Moonlight caressed the bars of the prison cell. And, suspended, at a distance, was a music which was no music but merely the echo of the wind, the echo of a grievous loneliness, an echo that overflowed with cries of animals and earthly groans...; the iron bars, unyielding and unchanging, prevented him from enjoying the vital beauty of nature.
     His eyes, as ecstatic as those bars, looked at the moon projecting a soul so large it made the moon its prisoner.
     Outside of his cell, within his dungeon, his solitude wove together the sounds of distant steps on the marsh, over the tall walls that shut the sky out of the prison, while the soldier paced back and forth, scattering the rays of moonlight, the sharp edge of the bayonet rose over his shoulder in silhouette.
     Was it after midnight?  Perhaps not. For the night does not run its course for a prisoner, it prolongs itself like a shadow that slips ever farther from the light. The night never ends as the cold bars of the prison like iron hands strangle him: The night in his empty, lugubrious cell, has no end. Why would it come to an end if a day is but another long, long night? 
     --The night never ends....It will never end...--but the prisoner felt that caressing the bars, he caressed the moon. The night felt like a cold rail he didn't want to release.  He grasped onto the bars.
     --When night is over, they will arrive...--he told himself--. The day will never again begin for me. They'll arrive before dawn.  They'll murder me!  And for what? Yet, I know this. I also know that they will come for me.

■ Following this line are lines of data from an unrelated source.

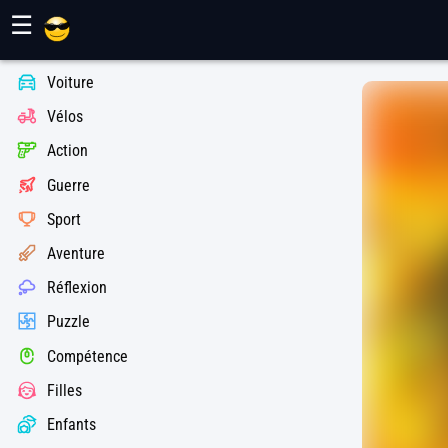
Jeux Maher
☰
Voiture
Vélos
Action
Guerre
Sport
Aventure
Réflexion
Puzzle
Compétence
Filles
Enfants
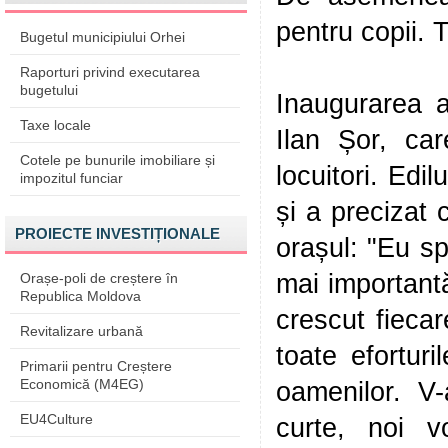
pentru copii. 
Bugetul municipiului Orhei
Raporturi privind executarea
bugetului
Inaugurarea a
Taxe locale
Ilan Șor, ca
Cotele pe bunurile imobiliare și
locuitori. Edil
impozitul funciar
și a precizat c
PROIECTE INVESTIȚIONALE
orașul: "Eu sp
mai importantă 
Orașe-poli de creștere în
Republica Moldova
crescut fieca
Revitalizare urbană
toate efortur
Primarii pentru Creștere
Economică (M4EG)
oamenilor. V
EU4Culture
curte, noi v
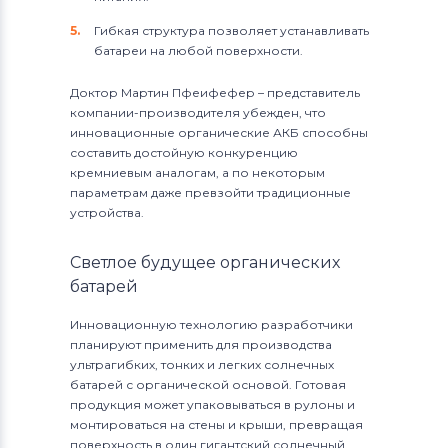
Гибкая структура позволяет устанавливать
батареи на любой поверхности.
Доктор Мартин Пфеифефер – представитель
компании-производителя убежден, что
инновационные органические АКБ способны
составить достойную конкуренцию
кремниевым аналогам, а по некоторым
параметрам даже превзойти традиционные
устройства.
Светлое будущее органических
батарей
Инновационную технологию разработчики
планируют применить для производства
ультрагибких, тонких и легких солнечных
батарей с органической основой. Готовая
продукция может упаковываться в рулоны и
монтироваться на стены и крыши, превращая
поверхность в один гигантский солнечный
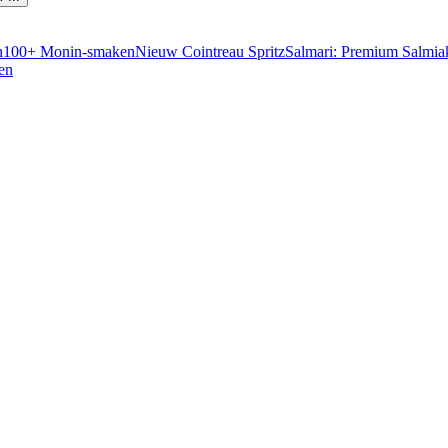
n
100+ Monin-smaken
Nieuw Cointreau Spritz
Salmari: Premium Salmia
en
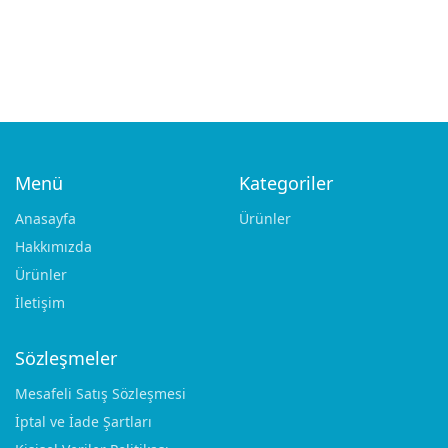
Teeth
€
19.00
€
12.00
Menü
Kategoriler
Anasayfa
Ürünler
Hakkımızda
Ürünler
İletişim
Add to cart
Add to cart
DELICATE FORCEPS
DELICATE FORCEPS
MICRO-ADSON
ADSON – BROWN 7:7
Serrated 15 cm
Teeth
Sözleşmeler
€
22.00
€
12.00
Mesafeli Satış Sözleşmesi
İptal ve İade Şartları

     --They will come....they will come....they will come...--he said to himself as the echoes of each memorized word ricocheted within him. And when he no longer thought of the words, the sound of their echo pounded from their final syllables..., repeating them mechanically, with more and more power, like the heart appears to palpitate faster and faster when the breath is suspended and the air that was withheld at last is exhausted.
     --Well, why shouldn't they come?--the prisoner asked himself mutely before the moon--Let them come.
     --Let them come..., let them come..., let them come...., let them cooooomeeee!  Come onnnnnn! his conscience echoed each time stronger, until it voiced a long and screeching scream.